Social media is a highly effective communications tool, but solicitors can fall foul of the regulator and face disciplinary action for posting inappropriate remarks. Christopher McCormick of Moorcrofts LLP looks at how firms can avoid the risks.
A lawyer’s reputation is often heavily influenced by how they engage with the public – including their use of social media – and just one ill-judged remark can have serious reputational, legal and regulatory ramifications.
Even if a lawyer’s use of social media is unconnected with their job, an allegation of misconduct can still follow.
Indeed, the Solicitors Regulation Authority (SRA) has confirmed that most of the social media complaints it deals with arise from activity outside of legal practice.
The primary difficulties arise with the blurring of boundaries.
As Fran Unsworth, the director of news at the BBC, told staff in an email: “There is no real distinction between personal and official social media accounts”.
Fran is probably right – if a member of staff publishes something awful, there will undoubtedly be at least some people unable to separate that action from your organisation.
Regardless of that, it is still good practice to require staff and employees to identify personal social media accounts and to think carefully before they use them.
Using company accounts
Many companies, including law firms, have official social media accounts such as Facebook, Twitter, Instagram and LinkedIn.
There are dozens more, but these four are likely the main platforms an organisation will use to engage with clients, raise their profile and often recruit.
Typically, a number of people within the organisation will have access to official social media accounts, and they should only be used for officially sanctioned postings.
Unless someone with control of the company account goes ‘rogue’, there should not be any issues with an official account so long as those employees are given proper training on the use of those accounts.
Using personal accounts
Problems for organisations are more likely to arise from an employee’s personal social media activity, which can run the risk of bringing a firm into disrepute.

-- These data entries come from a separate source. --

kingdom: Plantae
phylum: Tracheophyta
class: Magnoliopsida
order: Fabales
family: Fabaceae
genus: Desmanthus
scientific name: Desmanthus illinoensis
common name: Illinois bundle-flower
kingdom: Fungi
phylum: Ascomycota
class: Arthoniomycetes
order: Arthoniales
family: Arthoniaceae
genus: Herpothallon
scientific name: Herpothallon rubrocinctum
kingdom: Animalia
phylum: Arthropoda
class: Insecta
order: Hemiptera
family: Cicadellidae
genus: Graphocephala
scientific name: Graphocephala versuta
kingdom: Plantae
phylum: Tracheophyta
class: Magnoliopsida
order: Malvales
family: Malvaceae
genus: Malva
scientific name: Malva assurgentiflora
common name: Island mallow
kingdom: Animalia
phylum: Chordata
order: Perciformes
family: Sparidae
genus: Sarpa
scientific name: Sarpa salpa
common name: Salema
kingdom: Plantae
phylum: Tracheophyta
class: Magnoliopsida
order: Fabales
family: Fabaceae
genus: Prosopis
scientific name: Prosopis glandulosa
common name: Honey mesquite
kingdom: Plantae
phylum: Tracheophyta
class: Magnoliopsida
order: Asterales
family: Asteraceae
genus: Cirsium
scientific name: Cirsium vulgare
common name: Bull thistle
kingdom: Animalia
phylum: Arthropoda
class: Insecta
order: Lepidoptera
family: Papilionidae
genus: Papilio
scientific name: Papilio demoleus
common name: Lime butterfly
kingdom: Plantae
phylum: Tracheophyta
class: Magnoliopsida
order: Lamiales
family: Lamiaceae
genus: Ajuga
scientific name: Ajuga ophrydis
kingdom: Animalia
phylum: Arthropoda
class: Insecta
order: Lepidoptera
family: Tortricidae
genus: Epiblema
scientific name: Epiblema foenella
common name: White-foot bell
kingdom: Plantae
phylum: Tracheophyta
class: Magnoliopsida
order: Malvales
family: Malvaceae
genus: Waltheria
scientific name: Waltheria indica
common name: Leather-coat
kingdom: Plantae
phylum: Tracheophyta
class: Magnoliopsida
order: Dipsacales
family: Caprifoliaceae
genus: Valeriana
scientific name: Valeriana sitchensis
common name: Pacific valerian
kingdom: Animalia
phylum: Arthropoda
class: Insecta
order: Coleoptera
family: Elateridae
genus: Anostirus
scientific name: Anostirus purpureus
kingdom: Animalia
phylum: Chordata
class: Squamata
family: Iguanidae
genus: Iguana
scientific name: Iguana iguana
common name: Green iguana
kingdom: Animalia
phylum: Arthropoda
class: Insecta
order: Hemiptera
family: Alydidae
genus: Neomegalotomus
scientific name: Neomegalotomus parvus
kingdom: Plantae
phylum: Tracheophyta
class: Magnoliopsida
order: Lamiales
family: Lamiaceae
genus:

The extent to which regulators should sanction lawyers’ actions in their private lives has been a live issue of late, such as in the case of a senior partner at Hogan Lovells fined for discriminating against his children’s pregnant nanny.
Similarly, a solicitor who repeatedly made “inappropriate and puerile comments” on social media about his clients’ matters was rebuked for his conduct.
Aside from the fines for individuals, these matters are likely to create problems for the firm including:
- loss of reputation
- potential legal action
- unhappy clients
- loss of productivity
- potential leaking of confidential information
Other issues could include bullying, harassment and self-inflicted problems such as people accidentally publicly posting pictures or information that should remain private.
Obviously, it is going to be very difficult for any organisation to police personal social media accounts but there are some steps an organisation can take to try to reduce the likelihood of an issue arising.
Have a policy
Have a social media policy. This policy should set out exactly what is acceptable and what is not.
There should be a distinction between business and private use of social media, and what employees and staff can and cannot say about the business.
Use of official accounts should also be covered in the social media policy. The policy should make it clear what the sanctions are for a breach of that policy.
Take bullying seriously
Inappropriate behaviour on social media should be treated in the same way as inappropriate behaviour in the office.
Bullying online is as serious as bullying in the office, and should be dealt with in the same way.
Hold firm-wide training
Ensure firm-wide social media training is undertaken so that the differences between personal and private behaviours are understood.
Many people believe that what they do in their own time is none of their employer’s business but solicitors are held to a higher standard of behaviour by the SRA Code of Conduct.
Read the SRA Warning Notice
Make staff aware of the SRA’s Warning Notice on offensive communications.
Online comments posted in a personal capacity which might be deemed offensive or inappropriate “could be classed as misconduct if the poster can be identified as a solicitor”.
Social media can be an important part of an organisation’s strategy, but it can also be highly damaging if not handled properly.
An organisation will not be able to stop staff and employees from using social media (nor should they) but they do need to make sure employees and staff understand how to use it responsibly.